Ideas and Validation February 18, 2020

Crawling a website or use a API?


Hi all,

I'm in this stage where I thinking of using either a crawling approach or API approach to collect current sales from online stores to showcase to shoppers.

Do you think I should use an API (because it may be legally sensible)?

My goal is a search engine that showcases the latest sales based in your country.

What're your thoughts?

Thank you.

  1. 2

    What are the drawbacks of api ? Is it paid ? Very limited number of calls ?

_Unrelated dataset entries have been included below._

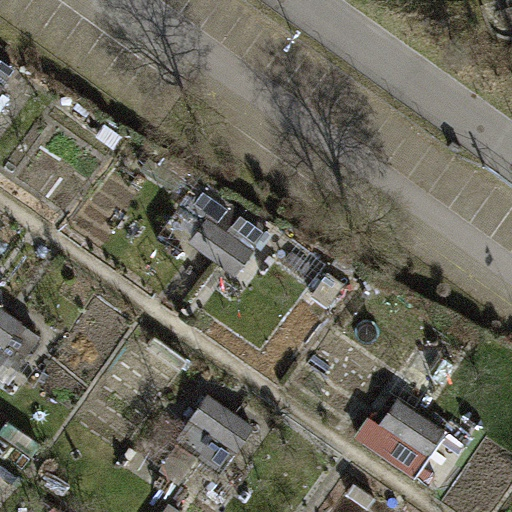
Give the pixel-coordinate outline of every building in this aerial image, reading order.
[(99,132),(117,145),(125,135),(107,121),(99,132)] [(191,239),(238,271),(269,226),(222,193),(191,239)] [(0,341),(23,358),(41,334),(0,303),(0,341)] [(225,467),(256,423),(211,391),(180,436),(225,467)] [(412,472),(445,426),(401,395),(368,441),(412,472)]
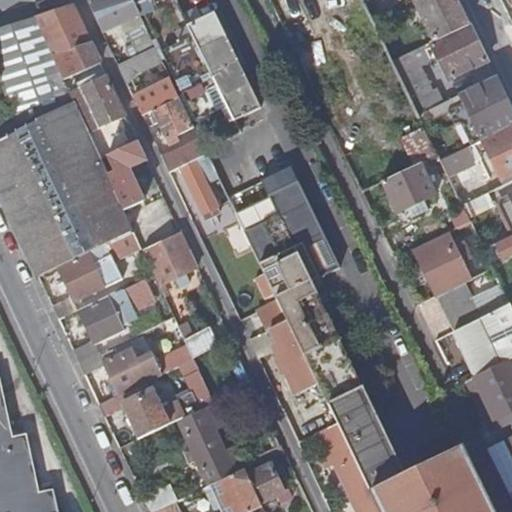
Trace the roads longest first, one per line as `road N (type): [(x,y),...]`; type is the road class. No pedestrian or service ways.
road 1 (residential): [(260,0),(509,511)]
road 2 (residential): [(80,0),(326,511)]
road 3 (unclassified): [(123,511),(0,244)]
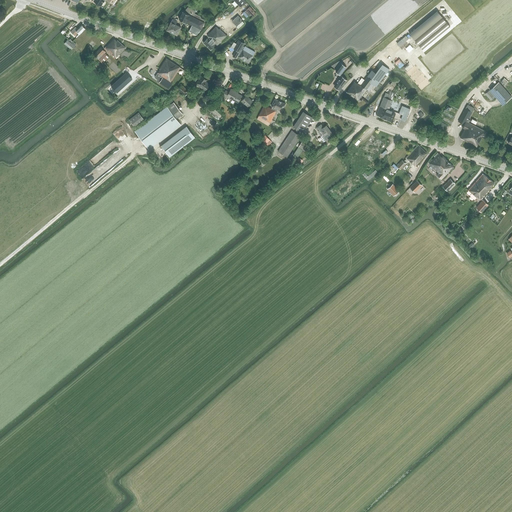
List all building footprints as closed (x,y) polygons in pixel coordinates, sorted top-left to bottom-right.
[(253,17),(256,14),(250,7),(246,10),(253,17)] [(196,35),(197,35),(201,29),(204,22),(205,20),(200,18),(201,16),(187,10),(186,13),(183,11),(179,19),(185,22),(186,21),(192,25),(189,31),(188,32),(196,36),(196,35)] [(252,18),(245,11),(238,17),(245,24),(252,18)] [(450,26),(437,11),(409,34),(422,49),(450,26)] [(177,35),(181,27),(176,24),(177,21),(178,19),(177,19),(176,21),(172,19),(167,30),(177,35)] [(80,35),(86,29),(81,25),(77,29),(75,27),(70,32),(75,36),(78,33),(80,35)] [(217,45),(226,36),(219,29),(216,27),(207,36),(209,38),(208,39),(207,38),(203,42),(210,49),(216,44),(217,45)] [(115,59),(126,47),(117,40),(117,41),(114,38),(104,49),(115,59)] [(71,43),(72,41),(73,41),(70,39),(68,41),(67,40),(64,44),(71,50),(76,44),(73,41),(71,43)] [(239,40),(234,48),(236,50),(232,56),(236,58),(245,43),(239,40)] [(245,46),(238,57),(249,63),(255,52),(245,46)] [(101,47),(94,54),(93,55),(98,60),(102,64),(109,57),(105,53),(106,52),(101,47)] [(171,82),(181,68),(166,58),(157,72),(158,73),(157,74),(154,72),(151,77),(169,89),(173,83),(171,82)] [(346,67),(342,63),(336,71),(340,75),(346,67)] [(372,70),(367,76),(364,80),(361,78),(357,83),(355,81),(346,92),(358,101),(371,83),(376,87),(389,69),(383,64),(376,73),(372,70)] [(126,72),(111,86),(117,93),(132,79),(126,72)] [(210,84),(204,80),(205,79),(202,76),(196,84),(205,91),(210,84)] [(335,87),(340,90),(348,80),(342,76),(337,82),(338,83),(335,87)] [(511,96),(498,81),(490,88),(503,103),(511,96)] [(185,96),(189,91),(181,85),(177,89),(185,96)] [(238,102),(242,95),(236,92),(231,89),(229,92),(226,90),(223,95),(226,97),(231,100),(231,99),(238,102)] [(485,94),(491,101),(495,97),(489,90),(485,94)] [(392,100),(395,94),(389,92),(388,94),(385,93),(376,115),(380,117),(391,122),(394,112),(389,109),(392,100)] [(241,101),(245,105),(247,107),(253,101),(247,95),(241,101)] [(271,106),(273,107),(272,109),(267,106),(266,107),(263,106),(257,119),(268,126),(270,123),(277,109),(282,112),(286,104),(274,98),(271,106)] [(167,107),(135,132),(148,149),(181,124),(176,118),(182,114),(174,102),(168,107),(167,107)] [(409,105),(400,102),(396,111),(401,113),(399,118),(404,120),(409,105)] [(477,147),(485,131),(482,129),(467,121),(474,108),(467,104),(458,122),(464,124),(462,128),(464,129),(460,138),(464,140),(464,141),(477,147)] [(303,133),(313,118),(303,111),(293,127),(303,133)] [(144,120),(139,113),(129,120),(135,127),(144,120)] [(324,143),(330,139),(328,137),(333,134),(330,130),(330,131),(326,125),(323,127),(321,124),(316,128),(318,131),(317,131),(324,143)] [(191,132),(186,126),(179,132),(161,145),(169,155),(194,136),(191,132)] [(287,157),(301,136),(291,130),(278,151),(287,157)] [(273,142),(265,135),(261,139),(268,146),(273,142)] [(361,154),(370,161),(377,156),(375,153),(377,150),(374,146),(375,147),(373,143),(370,141),(367,143),(365,146),(367,150),(363,146),(360,148),(362,149),(363,151),(361,154)] [(310,147),(302,142),(299,147),(306,152),(310,147)] [(355,153),(359,146),(354,144),(351,151),(355,153)] [(416,166),(427,153),(418,144),(405,157),(412,164),(413,163),(416,166)] [(439,155),(429,164),(438,173),(437,175),(442,180),(454,168),(443,157),(442,158),(439,155)] [(401,169),(406,164),(402,160),(397,166),(401,169)] [(77,171),(82,175),(86,170),(81,166),(77,171)] [(368,181),(378,173),(376,170),(368,176),(365,172),(363,174),(368,181)] [(477,196),(481,199),(495,183),(482,173),(468,190),(477,197),(477,196)] [(443,187),(448,191),(455,184),(450,180),(443,187)] [(417,181),(410,188),(415,193),(422,186),(417,181)] [(393,184),(387,189),(394,196),(399,191),(393,184)] [(483,200),(476,207),(481,212),(488,204),(483,200)]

    For scraping - is the information that you want to get public (e.g. everyone can see it) or is it behind login ? If it is behind login and you want to scrape it and provide to your users - it can be illegal. I don't recall any site that displays sales data, besides ebay, that has all the data in a public view.

  2. 2

    Scraping can be a pain, expensive (you often need proxies) and way more unstable.
    If they have an API, just use that, if you really need to go for scraping I suggest you to take a look at Apify.

  3. 1

    API for sure. Avoid scraping (issue with IP, bot detection....)

  4. 1

    Definitely you should use API first. You won't have to spend time scraping and cleaning data, everything will be provided to you in a nice, structured format. You should take a look at the website's terms of service to see how can you use the data provided by them.

    If data provided by API are not enough you could start scraping, but scraping is a quite grey area. You should try to be a good website citizen and respect robots.txt, don't spam them with requests, etc.